==== Text shown ====
For example, node 71 is a read VI used to invoke a read operation.
Node 72 is a write VI, used to invoke a write operation. (VI is an
acronym for "Virtual Instrument".)
[0296] Node 73 is new. Node 73 is designed to ease the process of
setting up I/O tasks involving hardware devices and device drivers.
Thus, node 73 may be referred to herein as the hardware
configuration node. The hardware configuration node 73 displays a
graphical schematic that reflects the current state of the
configuration process. The graphical schematic changes as the user
selects or deselects features. The schematic provides a visual
reminder to the user of the features and configuration choices that
are currently in effect. The schematic may include controls which
allow the user to change the values of parameters (such as clock
rates, buffer sizes). The schematic may also include indicators
that indicate the current values of various parameters and the
current state of various properties.
[0297] In some embodiments, the hardware configuration node 73 may
be realized as an XNode in LabVIEW. For more information on XNodes
and their use in graphical programming, please refer to: U.S.
patent application Ser. No. 10/094,198, filed on Mar. 8, 2002,
entitled "Self-Determining Behavior Node for Use in Creating a
Graphical Program", invented by Kodosky, Gabbert and Rogers.
[0298] In some embodiments, the hardware configuration node 73 may
replace the following nodes from the top level palette of DAQmx:
the Create Channel VI, the Timing VI, the Triggering VI, the
property node for the Create Channel VI, the property node for the
Timing VI, the property node for the Triggering VI, and the DAQ
Assistant node.
==== Extracted entries ====
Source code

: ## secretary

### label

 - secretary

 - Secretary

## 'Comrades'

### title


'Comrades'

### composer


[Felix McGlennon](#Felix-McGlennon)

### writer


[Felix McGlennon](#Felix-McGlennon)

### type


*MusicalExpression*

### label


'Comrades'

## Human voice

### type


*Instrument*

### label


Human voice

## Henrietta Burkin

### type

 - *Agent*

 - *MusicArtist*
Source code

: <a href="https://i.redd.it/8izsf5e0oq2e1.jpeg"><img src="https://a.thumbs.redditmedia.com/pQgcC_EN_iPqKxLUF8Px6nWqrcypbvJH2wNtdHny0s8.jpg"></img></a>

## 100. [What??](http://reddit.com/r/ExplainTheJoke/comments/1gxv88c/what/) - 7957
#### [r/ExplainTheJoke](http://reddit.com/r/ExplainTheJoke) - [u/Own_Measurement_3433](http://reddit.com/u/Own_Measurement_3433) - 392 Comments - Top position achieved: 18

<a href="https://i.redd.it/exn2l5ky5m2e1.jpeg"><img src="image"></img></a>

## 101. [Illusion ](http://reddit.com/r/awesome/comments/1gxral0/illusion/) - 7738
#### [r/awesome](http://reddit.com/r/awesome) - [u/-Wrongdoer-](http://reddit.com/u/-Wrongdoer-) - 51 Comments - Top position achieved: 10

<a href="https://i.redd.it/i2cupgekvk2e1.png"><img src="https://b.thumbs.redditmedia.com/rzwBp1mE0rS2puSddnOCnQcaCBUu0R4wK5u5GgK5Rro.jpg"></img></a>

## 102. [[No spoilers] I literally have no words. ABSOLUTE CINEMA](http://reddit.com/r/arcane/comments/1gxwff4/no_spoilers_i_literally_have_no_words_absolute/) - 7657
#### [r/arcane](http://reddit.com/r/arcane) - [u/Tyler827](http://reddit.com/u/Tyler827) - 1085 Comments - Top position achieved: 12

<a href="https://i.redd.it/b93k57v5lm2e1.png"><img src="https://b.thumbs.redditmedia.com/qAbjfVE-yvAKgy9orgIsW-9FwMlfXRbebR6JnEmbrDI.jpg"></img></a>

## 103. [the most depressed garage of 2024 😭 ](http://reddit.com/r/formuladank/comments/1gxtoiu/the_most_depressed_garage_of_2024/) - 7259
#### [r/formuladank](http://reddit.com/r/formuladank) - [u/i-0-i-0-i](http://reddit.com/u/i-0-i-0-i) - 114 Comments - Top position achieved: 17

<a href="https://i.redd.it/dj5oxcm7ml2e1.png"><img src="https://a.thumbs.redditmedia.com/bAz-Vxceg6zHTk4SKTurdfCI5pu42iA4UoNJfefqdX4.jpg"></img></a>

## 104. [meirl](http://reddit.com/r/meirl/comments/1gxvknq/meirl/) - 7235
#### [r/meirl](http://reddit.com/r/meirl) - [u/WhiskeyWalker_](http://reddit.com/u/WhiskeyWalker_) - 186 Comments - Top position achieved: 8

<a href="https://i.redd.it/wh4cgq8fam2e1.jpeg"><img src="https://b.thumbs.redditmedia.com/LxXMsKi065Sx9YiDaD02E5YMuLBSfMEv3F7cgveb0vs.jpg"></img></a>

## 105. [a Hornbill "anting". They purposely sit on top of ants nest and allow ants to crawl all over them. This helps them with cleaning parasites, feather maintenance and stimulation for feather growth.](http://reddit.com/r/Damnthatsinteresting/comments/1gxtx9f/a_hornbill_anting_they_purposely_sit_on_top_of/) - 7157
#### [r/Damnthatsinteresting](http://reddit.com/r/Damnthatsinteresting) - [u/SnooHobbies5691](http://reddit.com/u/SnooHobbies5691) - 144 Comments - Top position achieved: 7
====
**Exercise:**
Answer these questions using the passage on the hardware configuration node:
(a) What does the acronym VI stand for?
(b) Which node is described as a write VI?
(c) In some embodiments, what may the hardware configuration node be realized as?
The entries play no part in this exercise.

**Output of the exercise:**
(a) Virtual Instrument
(b) Node 72
(c) An XNode in LabVIEW